Dried out or washed away: seeds have a hard time in Niger’s nutrient-poor soils. With climate change, it is therefore becoming increasingly important that seeds are resistant to extreme weather conditions. Local farmers have also recognised this. Their knowledge of the use of traditional seeds is a key element on the road to long-term food security.
The project increases the yields of small farming families. Thus, the livelihood of the population of the community of Kiéché is sustainably improved. Through agroecology, better adaptation to the effects of climate change is achieved. Particular focus is placed on rain-fed agriculture and vegetable growing. Studies on site have shown that these forms of agriculture are the most suitable for the region.
This project is co-financed by the SDC program contribution.
Local seeds are of vital importance for people and the environment: small farmers use climate-adapted seed mixtures to produce a rich harvest. Families benefit from a balanced diet and a strengthened immune system. The soil becomes more resistant and richer in nutrients.
“Local” is the solution
The population of the community of Kiéché in Niger lives mainly from agriculture. Like many others in the region, they are defencelss against the increasingly destructive capers of the weather: torrential rainfall, droughts and pests are frequent. This results in crop failures and food insecurity for thousands of small farming families.

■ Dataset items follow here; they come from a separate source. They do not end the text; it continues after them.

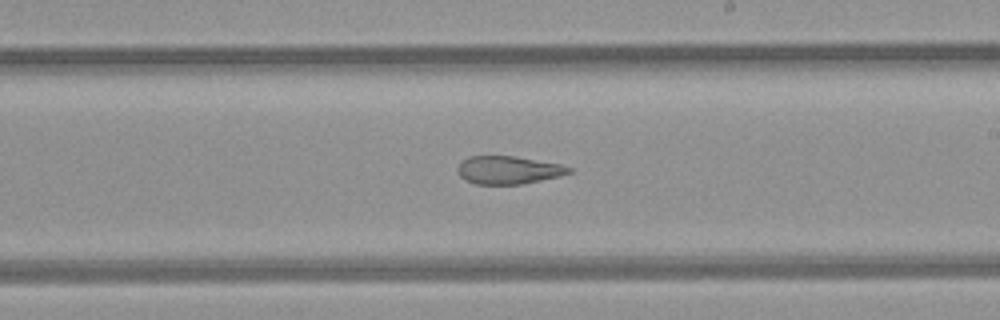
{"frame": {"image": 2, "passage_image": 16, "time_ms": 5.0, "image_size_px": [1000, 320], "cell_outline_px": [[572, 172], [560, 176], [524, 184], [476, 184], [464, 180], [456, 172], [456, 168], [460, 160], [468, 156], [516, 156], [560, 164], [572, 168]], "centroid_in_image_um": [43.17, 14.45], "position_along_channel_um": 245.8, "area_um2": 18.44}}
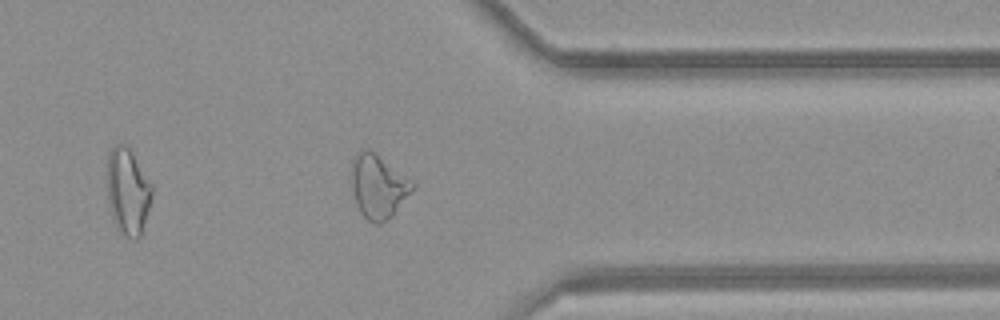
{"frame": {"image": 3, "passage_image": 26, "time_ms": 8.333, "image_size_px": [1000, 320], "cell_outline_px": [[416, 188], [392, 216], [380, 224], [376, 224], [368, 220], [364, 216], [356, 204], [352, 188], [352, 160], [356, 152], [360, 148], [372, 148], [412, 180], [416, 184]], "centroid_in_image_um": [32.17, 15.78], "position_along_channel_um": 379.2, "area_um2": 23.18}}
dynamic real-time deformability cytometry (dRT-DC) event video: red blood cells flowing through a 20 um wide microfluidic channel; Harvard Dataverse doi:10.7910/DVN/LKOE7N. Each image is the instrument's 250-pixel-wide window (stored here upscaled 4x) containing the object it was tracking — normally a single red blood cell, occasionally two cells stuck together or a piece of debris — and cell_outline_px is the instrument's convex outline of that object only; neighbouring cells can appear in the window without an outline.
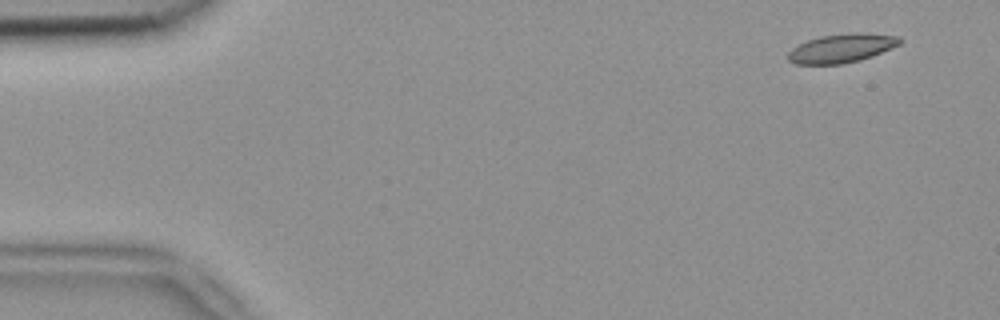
{"species": "common noctule bat (a hibernating species)", "species_latin": "Nyctalus noctula", "temperature_condition": "room temperature", "stored_images_in_passage": 6, "camera_frame_rate_fps": 3000, "um_per_image_px": 0.085, "animal": {"sex": "female", "body_mass_g": 18.4}, "frame": {"image": 1, "passage_image": 1, "time_ms": 0.0, "image_size_px": [1000, 320], "cell_outline_px": [[904, 40], [900, 44], [872, 56], [860, 60], [840, 64], [796, 64], [788, 60], [788, 52], [792, 48], [808, 40], [820, 36], [856, 32], [900, 36]], "centroid_in_image_um": [71.56, 4.09], "position_along_channel_um": 13.4, "area_um2": 18.67}}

Thanks to traditional seeds, a plant of hope is now germinating in Kiéché. Clearly superior to industrial seeds, local seeds need less water and are more resistant. And solve several urgent problems at once.
So small, so useful
The goal is independence
Together with the rural population, SWISSAID is working to improve the value of farm seeds in Niger. The aim is to provide the population with a sustainable supply of basic foodstuffs. To this end, seeds and agricultural material are distributed in four vegetable-growing areas. During the first two years, local producers receive non-hybrid seeds. In the long term, the small farmers should be able to multiply the seeds and store them to sow in future. At the same time, they are trained in agro-ecological practices and learn how to meet the challenges of climate change.
From seed to harvest sale: the production chain of the entire project is autonomous. The local families benefit from increased yields and harvest surpluses are invested. In addition to their cultivated fields, the smallholder families can plant their own vegetable gardens, start a goat or chicken farm and invest in education.
In this way, hope and a future for an entire community grows from a small seed.